Yohe, now vice president and creative supervisor at Grey Advertising, said he thinks the impact of Schoolhouse Rock is evenly split between educational and cultural. "I think a lot of people love it just because it brings back fun memories of childhood or sitting in front of the TV on Saturday mornings," Yohe said. "And a lot of people claim to have really learned something. And there's the recognition. You say to someone, 'Conjunction junction,' they say, 'What's your function?' That's purely a rote cultural thing, but I think it made learning very palatable."
There's another Gen X connection with Schoolhouse Rock These three-minute snippets of education were actually the first music videos. "In a way we were because we visualized music in animation," Yohe said. "This group [of people] that has grown up on Schoolhouse Rock has also grown up on MTV, we just beat them out there by 10 years. There is a tremendous correlation. It's almost like Schoolhouse Rock was the primer for MTV. Music used to be very much of an aural experience and now with the onset of MTV, it's very visual as well. We weren't the first people, Disney did that with "Whistle While You Work," but I think we're very similar to MTV in many respects."
Other tidbits that came out of the Museum of Television & Radio's "Reading, Writing and Schoolhouse Rock" seminar included George Newall's revelation that the original title was Scholastic Rock, until lawyers from Scholastic magazine heard about it. Bob Dorough also attended the seminar and told about being hired to sing Schoolhouse Rock songs at wedding receptions. The creators spoke about future endeavors, including a series called "Ecology Rock," educational CD-ROMs based on Schoolhouse Rock, T-shirts, a fan book written by Yohe and Newall, a new release of the segments on video in August 1995 (some stores couldn't keep them in stock), a boxed set of original Schoolhouse Rock tunes, and Atlantic Records' April 1996 release of Schoolhouse Rock Rocks, featuring the Schoolhouse Rock tunes sung by alternative rockers.

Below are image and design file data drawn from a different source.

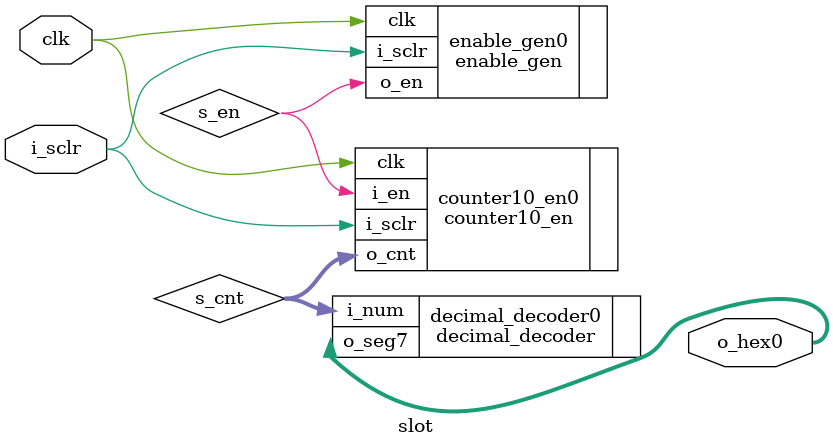
<source format=v>
`include "enable_gen.v"
`include "counter10_en.v"
`include "decimal_display.v"


module slot #(
  parameter EN_CYCLE = 22
)(
  input wire clk, i_sclr,
  output wire [6:0] o_hex0
);

  wire s_en;
  wire [3:0] s_cnt;

  // generate approx. 1 Hz
  enable_gen #(EN_CYCLE) enable_gen0(
    .clk(clk), .i_sclr(i_sclr), .o_en(s_en)
  );

  counter10_en counter10_en0(
    .clk(clk), .i_sclr(i_sclr), .i_en(s_en),
    .o_cnt(s_cnt)
  );

  decimal_decoder decimal_decoder0(
    .i_num(s_cnt),
    .o_seg7(o_hex0)
  );

endmodule

</source>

Finally, Yohe commented on the longevity of what is probably the most memorable Schoolhouse Rock segment, "Conjunction Junction." He said it has endured in particular thanks to the alliterative quality of the song. "We have a test where we walk into any restaurant and if a waiter or waitress is between the ages of 25 and 33, we just say, 'Conjunction Junction,'" Yohe said. "If they don't respond, 'What's your function?' they've been on Mars for the past 20 years."